February 29, 2008
How the SEC is Tackling the Subprime Crisis
Recently, SEC Chairman Cox delivered a speech about the subprime crisis. The SEC’s efforts include:
– Enforcement has created a Subprime Task Force to investigate possible fraud in connection with collateralized debt obligations and other subprime vehicles, as well as looking at whether bank holding companies and securities firms fully disclosed the risks of their CDO portfolios and valuations (and whether brokers followed suitability requirements in selling these securities).
– Market Reg (ahem, Trading Practices) is ramping up its “Consolidated Supervised Entity” program, which focuses on the quality of risk controls and liquidity for the largest banks, including the strength of their internal risk management and accounting issues related to off-balance sheet and CDO-related liabilities. I’m sure the newish Office of Risk Assessment will be providing input here.
– Corp Fin is reviewing the adequacy of disclosures by companies implicated in the subprime crisis.
If you want to brighten up your day with a little humor, take a look at this “Subprime Primer” that we have posted in our “Subprime” Practice Area.
Subprime Crisis: Congressional Pressure on the SEC
As noted in this article, Senator Jack Reed (D-RI) sent this letter to the SEC asking what is being done to increase transparency in the capital markets in light of the subprime, in particular why banks are not fully disclosing the risks posed by securitized loans. A few weeks ago, as noted in this article, Sen. Reed sent a similar letter to the FASB – and a letter to the IASB. These letters are posted in our “Subprime” Practice Area.
In response to a query in our “Q&A Forum” a few days ago, I breezed through some bank disclosures to review their “Risk Factors” and was surprised how few were tailored – even now – to what is happening in the markets and to each institution. Even though Kevin LaCroix reports in the “D&O Diary Blog” that the first subprime lawsuit filed has been dismissed, there are hundreds of credit-related lawsuits already filed (with undoubtably more to come) – so full disclosure would seem to be the wisest course.

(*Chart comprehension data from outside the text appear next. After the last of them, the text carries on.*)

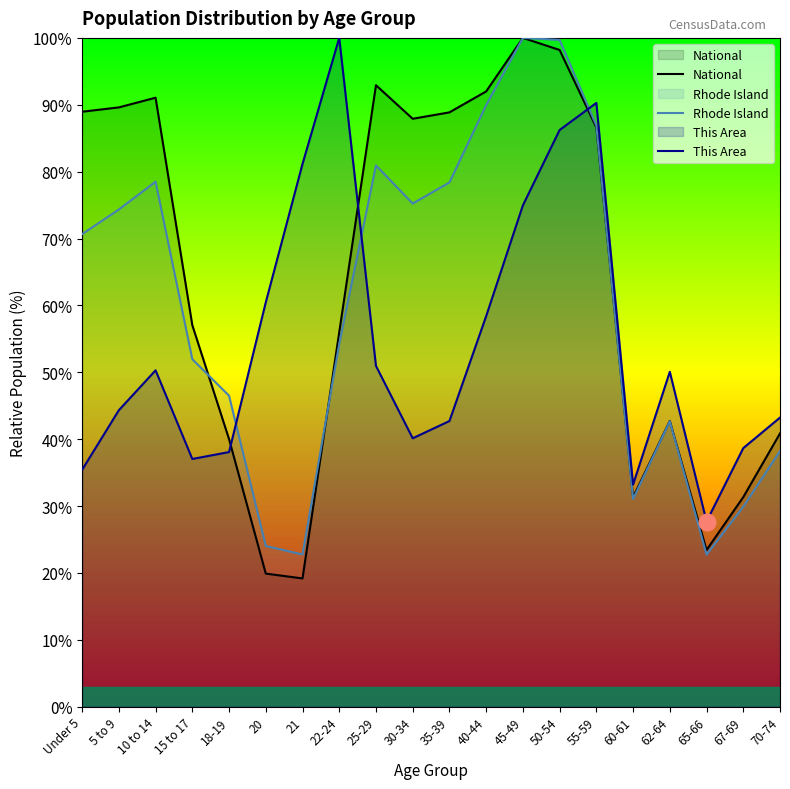

In National, how many points are higher than both neighbors (excluding endpoints)?

4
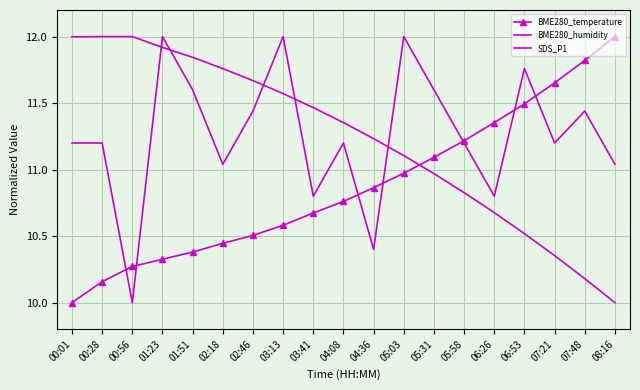

Where is SDS_P1 nearest to the value 11?

02:18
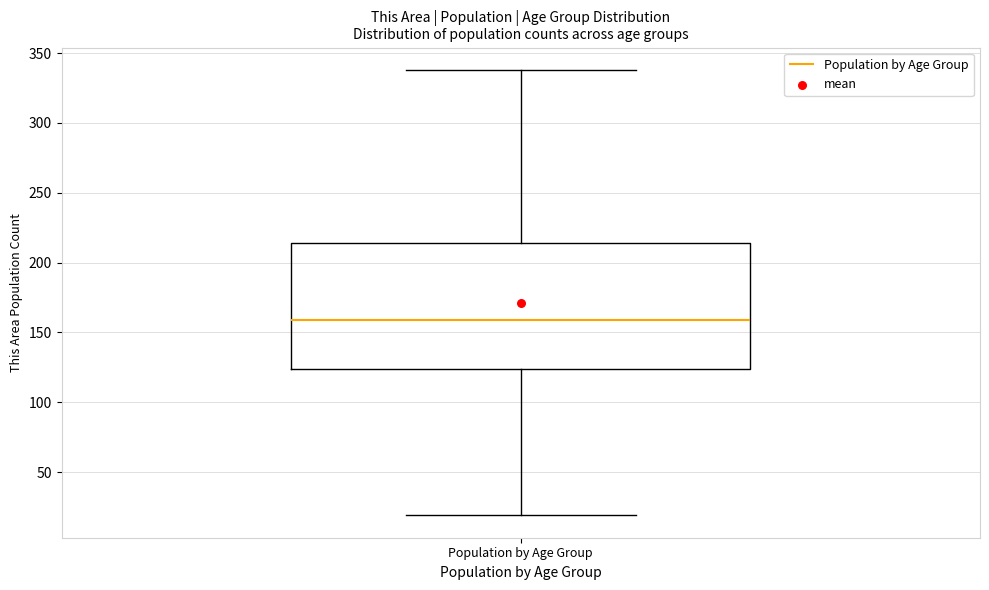

Where does the median line of the box for Population by Age Group sit on the y-axis? The values are not printed on the chart, so give them approximately, as read against the axis.

160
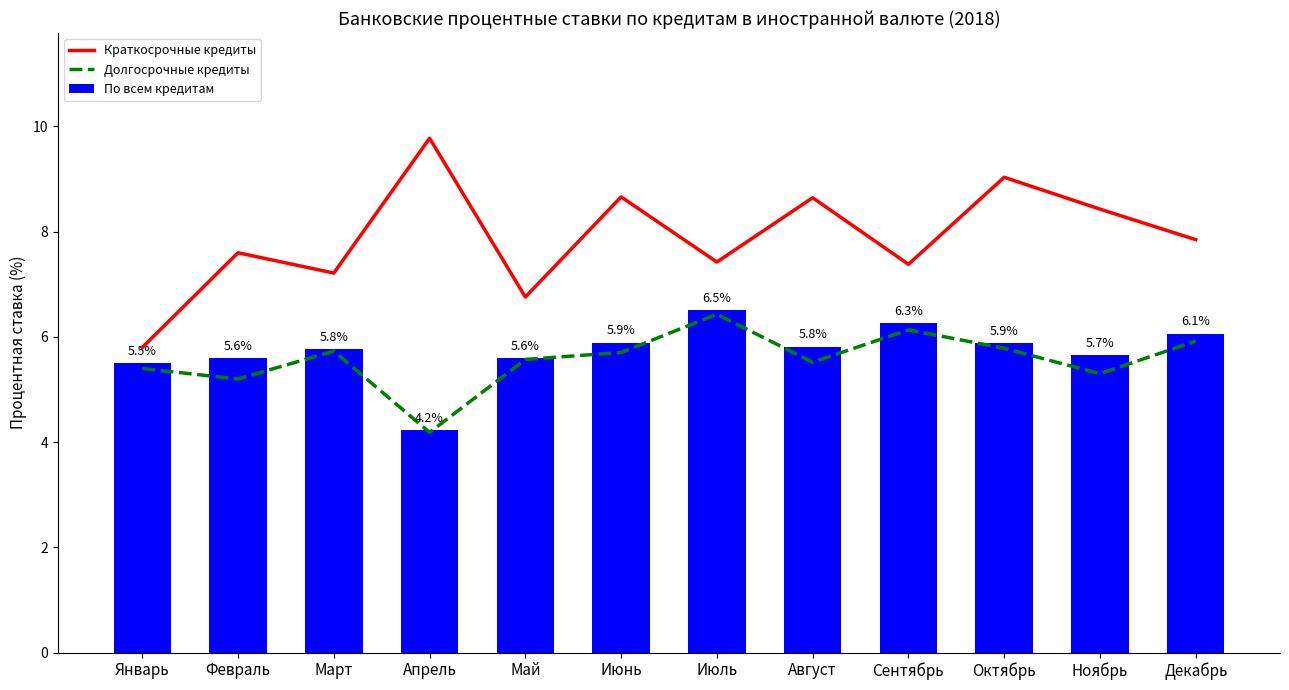

At which category does the chart reach its minimum across all series?

Апрель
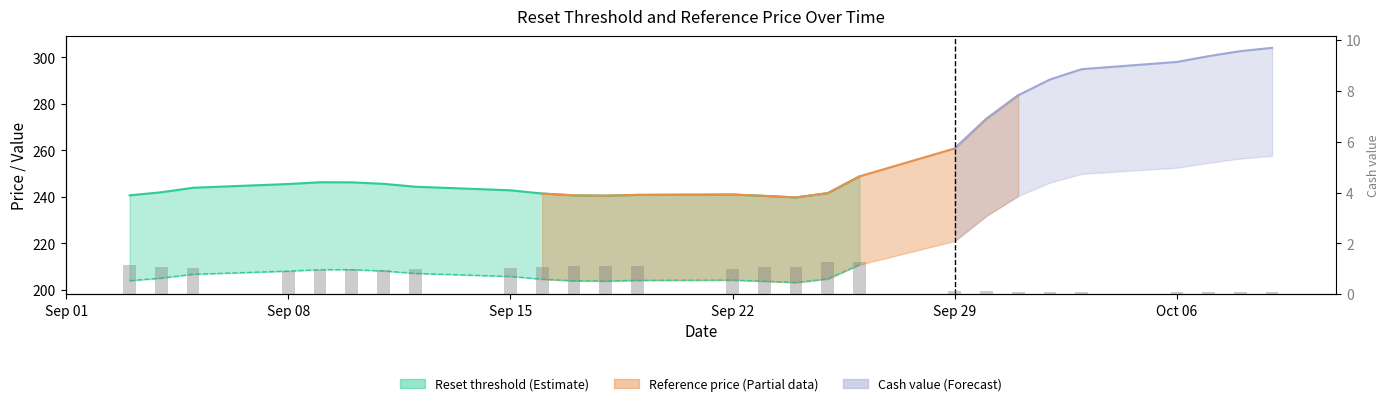

How many data points does each series have?

27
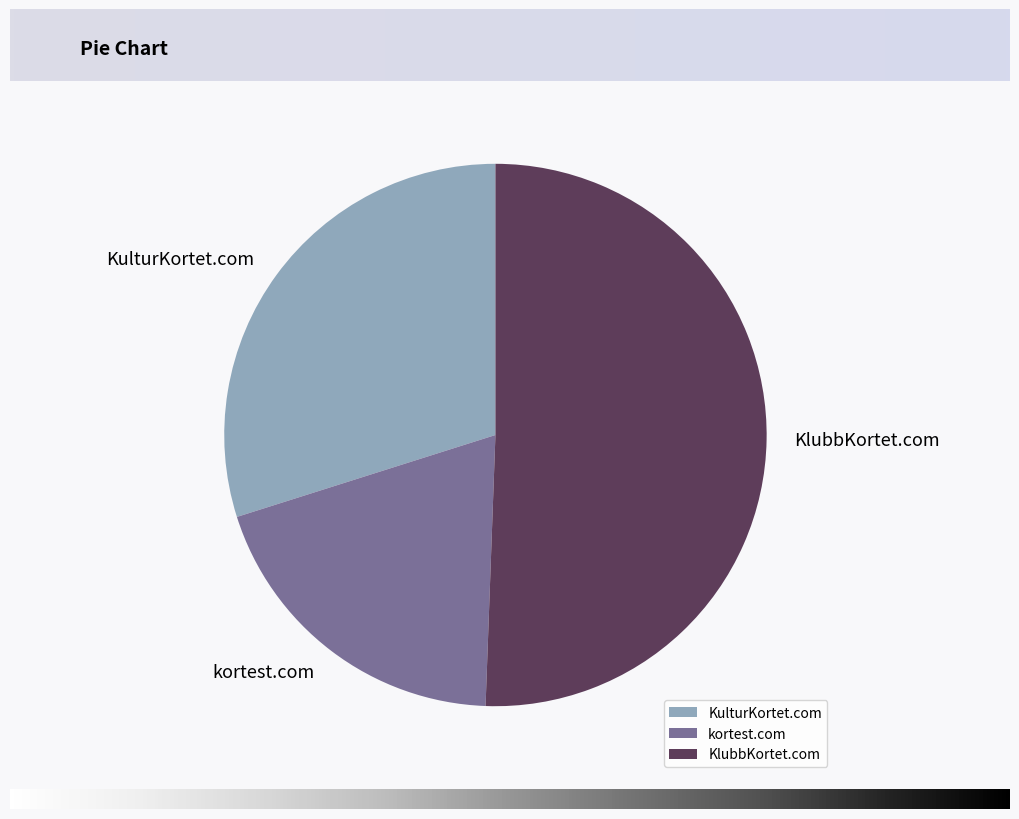

Which slice is the smallest?

kortest.com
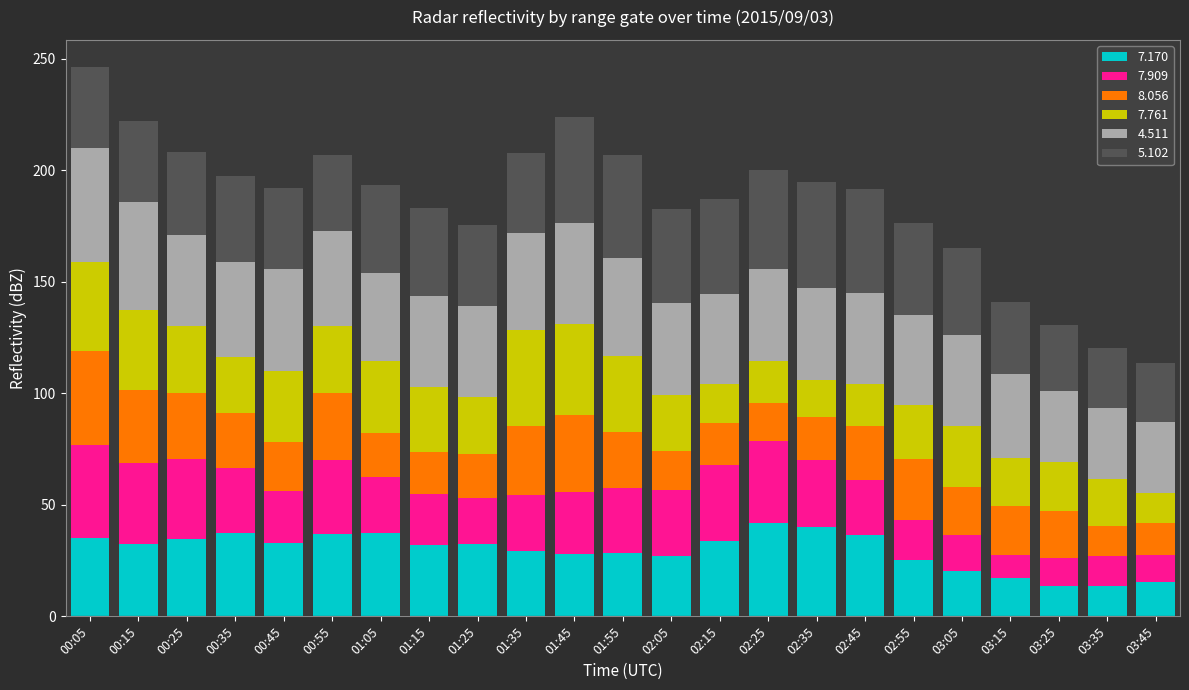

What is the total value across all series at 02:45?

191.6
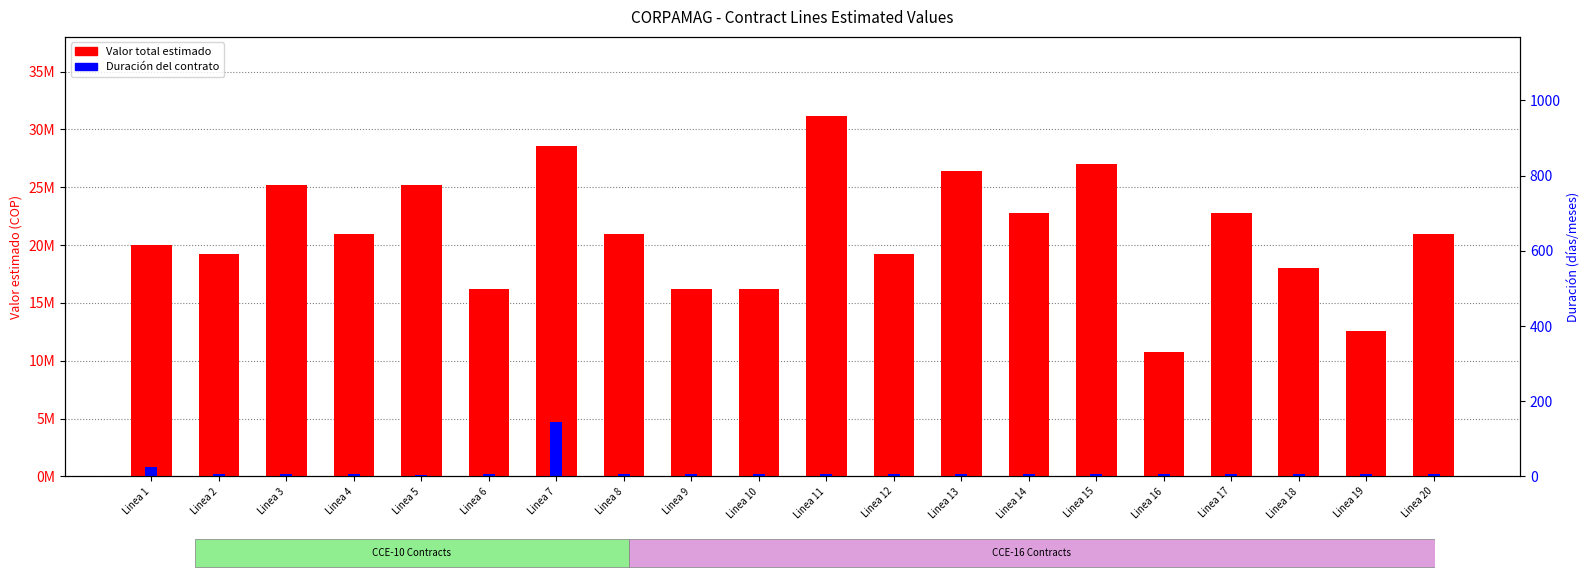

Which category has the lowest value in the Duración del contrato series?

Linea 5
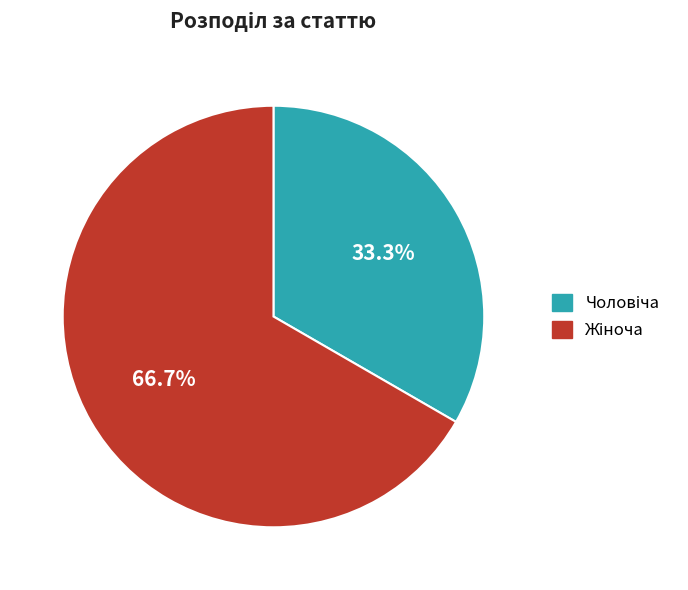

Which slice represents more than half of the pie?

Жіноча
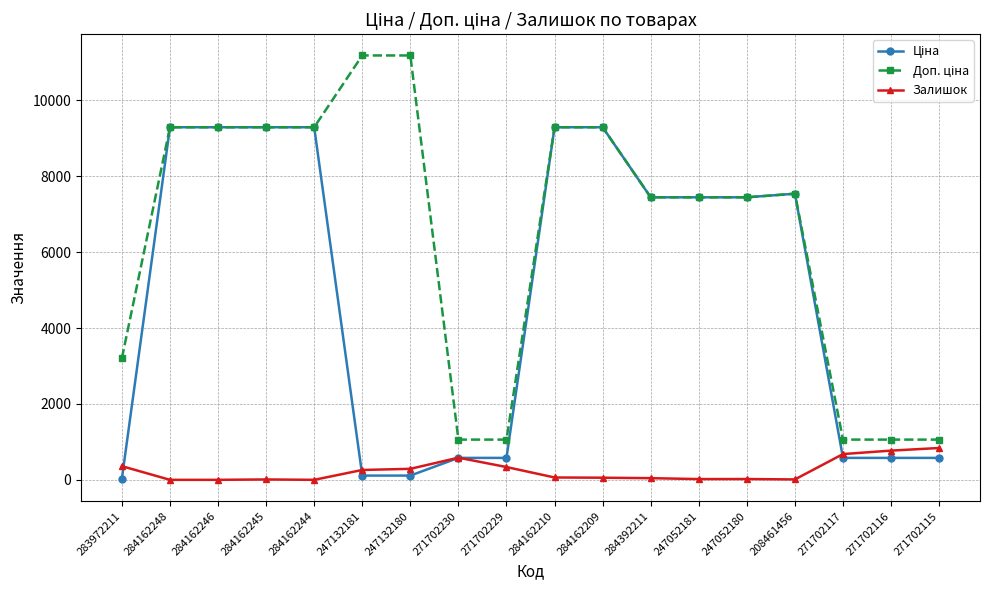

What is the maximum value shown in the chart?

11182.0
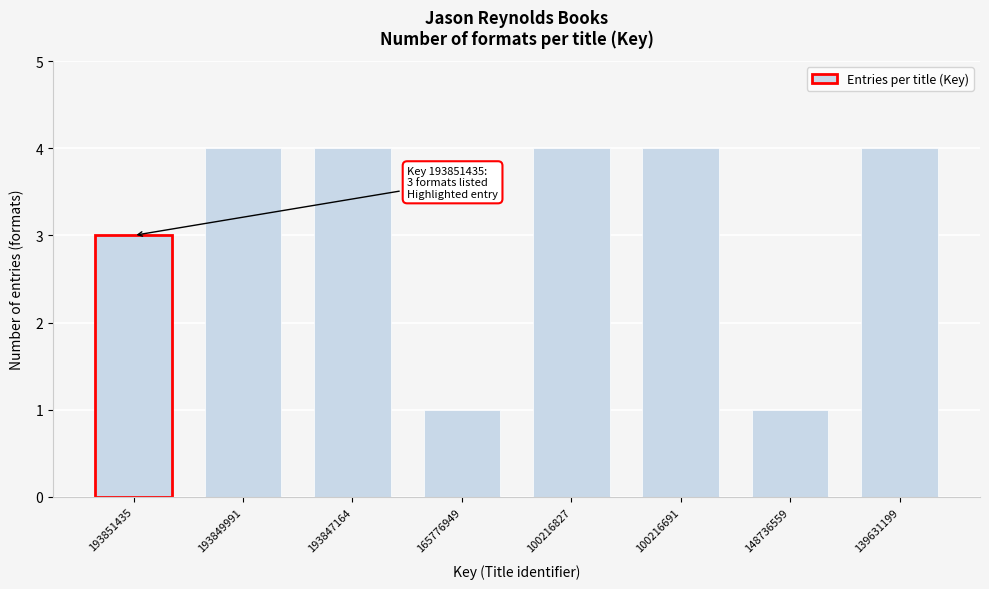

Reading left to right, transcribe all the data shown in this chart.

193851435=3	193849991=4	193847164=4	165776949=1	100216827=4	100216691=4	148736559=1	139631199=4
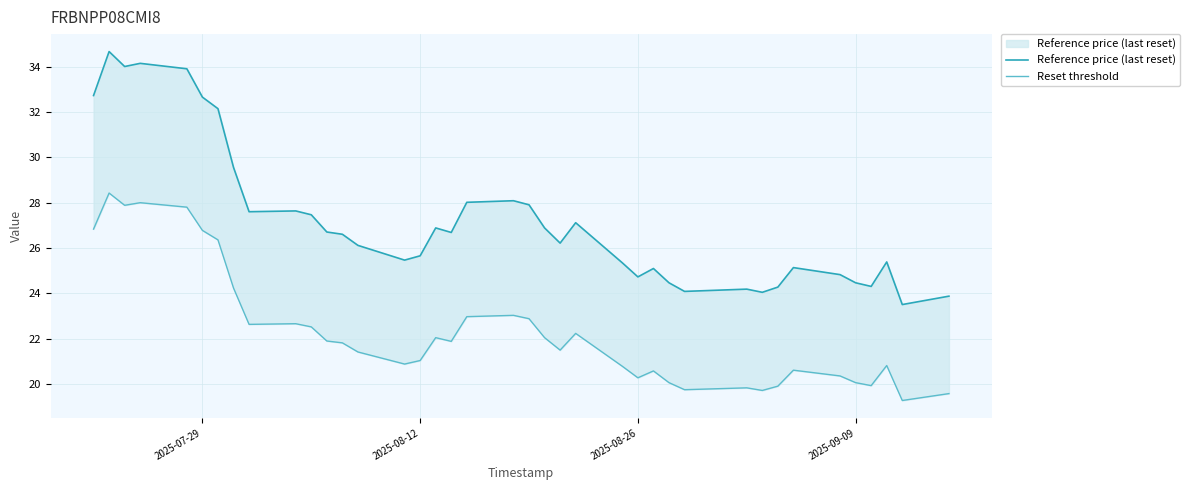

What is the lowest value of the Reset threshold series?

19.3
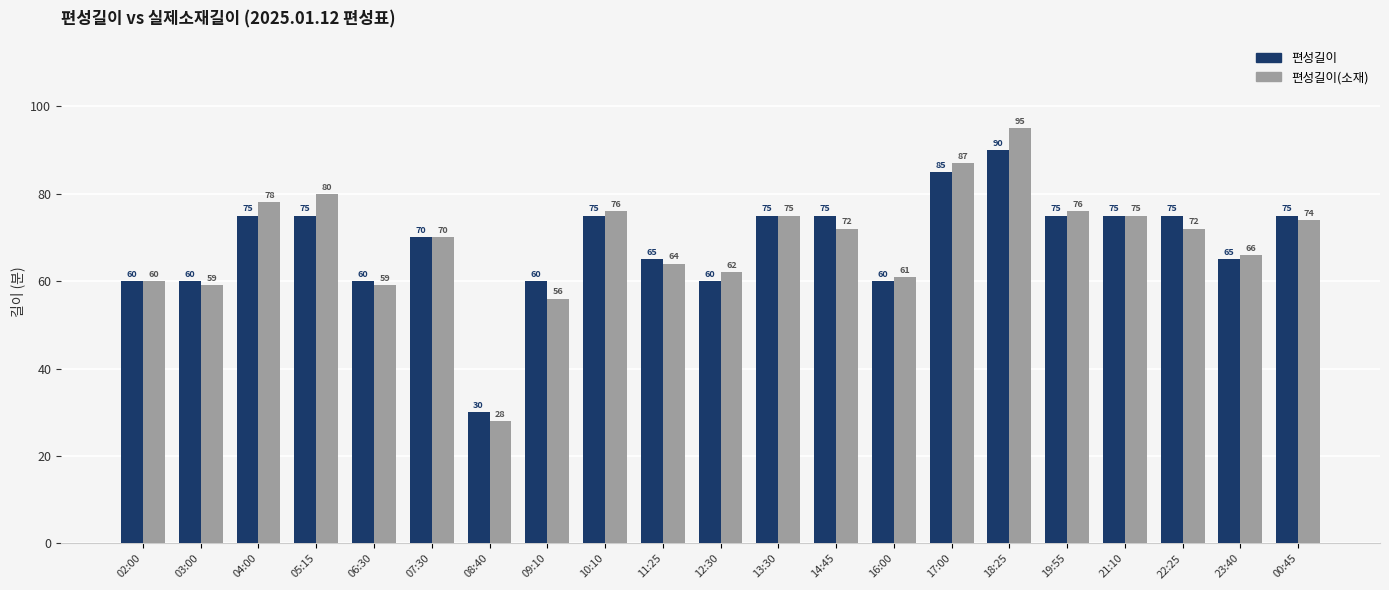

Read the 편성길이(소재) value at 06:30, to the nearest 10.

60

Lynn Turner on the Recent Banking Crisis
Below are some thoughts from Lynn Turner, former SEC Chief Accountant, on what has been revealed recently at financial institutions:
Interesting that after the fiasco with the lack of controls at SocGen, we now have a control problem at AIG. And Merrill Lynch announced they didn’t even have a chief risk officer, and CitiGroup has been sued over the lack of transparency in their financial reporting. It appears this is somewhat of a systemic problem among financial institutions that the banking and securities regulators failed to regulate and get fixed.
The amazing and stunning run of articles on SocGen raise questions as to whether:
1. SocGen and certainly its investors could have benefitted by increased transparency with respect to its internal controls and assurance on whether they were operating effectively (which clearly they were not).
2. Did SocGen notify its independent auditors, which are two of the Big 4 firms, when SocGen was tipped off as per below to the concerns? And did SocGen have a risk officer, that when they were tipped off, should have stopped these risky activities with a lack of internal controls?
3. Whether a similar situation could/does exist with a US financial institutions given the concerns cited with respect to a lack of timely settlements of derivatives around the globe. This would seemingly be a material weakness that should be reported to investors if it did exist. Certainly it is a major risk so let us hope independent auditors have examined closely and carefully controls over such transactions, along with the federal banking regulators.
4. Why SocGen called the trader a “rogue” when the bank was tipped off to concerns about his strategy in November, but allowed him to continue trading while he was apparently generating gains. It appears only when the trades turned to huge losses that he became a “rogue” and someone to be throw under the bus to save others.
The Role of Boards in the Subprime Crisis
In this podcast, Ken Daly, President of the NACD, addresses the role of directors in the unfolding subprime crisis, including:
– Does responsibility for some of the elements of this debacle lie with the audit committees of companies only or does it lie with the entire board?
– Is government regulation vs. self-regulation by directors the answer to this crisis?
– What did the boards know and were there reasons why the quality of information going to the boards was inadequate to assess the risks of subprime mortgages?
– Do directors need different training, background or communications to prevent repeats of the credit crisis?